BAGHOUZ, Syria (AFP) – Around 3,000 Islamic State members have surrendered from the group’s last holdout in Syria, Kurdish-led forces said Tuesday, as air raids and shelling resumed after a brief lull.
A ragged tent encampment in the eastern Syrian village of Baghouz is all that remains of a once-sprawling IS group’s ‘’caliphate’’ declared in 2014 across large swathes of Syria and neighbouring Iraq.
The US-backed Syrian Democratic Forces (SDF) has been trying to crush holdout IS fighters for weeks but the mass outpouring of men, women and children from the riverside hamlet has bogged down its advance.
Backed by the US-led coalition, the SDF renewed its assault Sunday after warning remaining IS fighters their time was up.

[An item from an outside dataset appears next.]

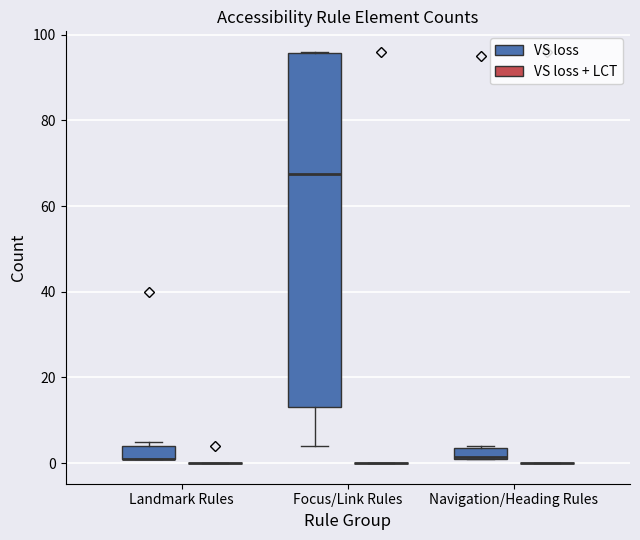

Which box is the tallest, from its lower edge to its upper edge?

Focus/Link Rules (VS loss)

Air strikes and shelling have since pummelled Baghouz three nights in a row, killing scores of fighters and prompting hundreds of jihadists and their relatives to surrender.
Thousands handed themselves over Tuesday, after a deluge of fire hit the IS encampment the previous night.
‘’Number of Daesh (IS) members surrendered to us since yesterday evening has risen to 3,000,’’ Syrian Democratic Forces spokesman Mustefa Bali tweeted in English on Tuesday evening.
Three women and four children of the Yazidi minority were also rescued, he added.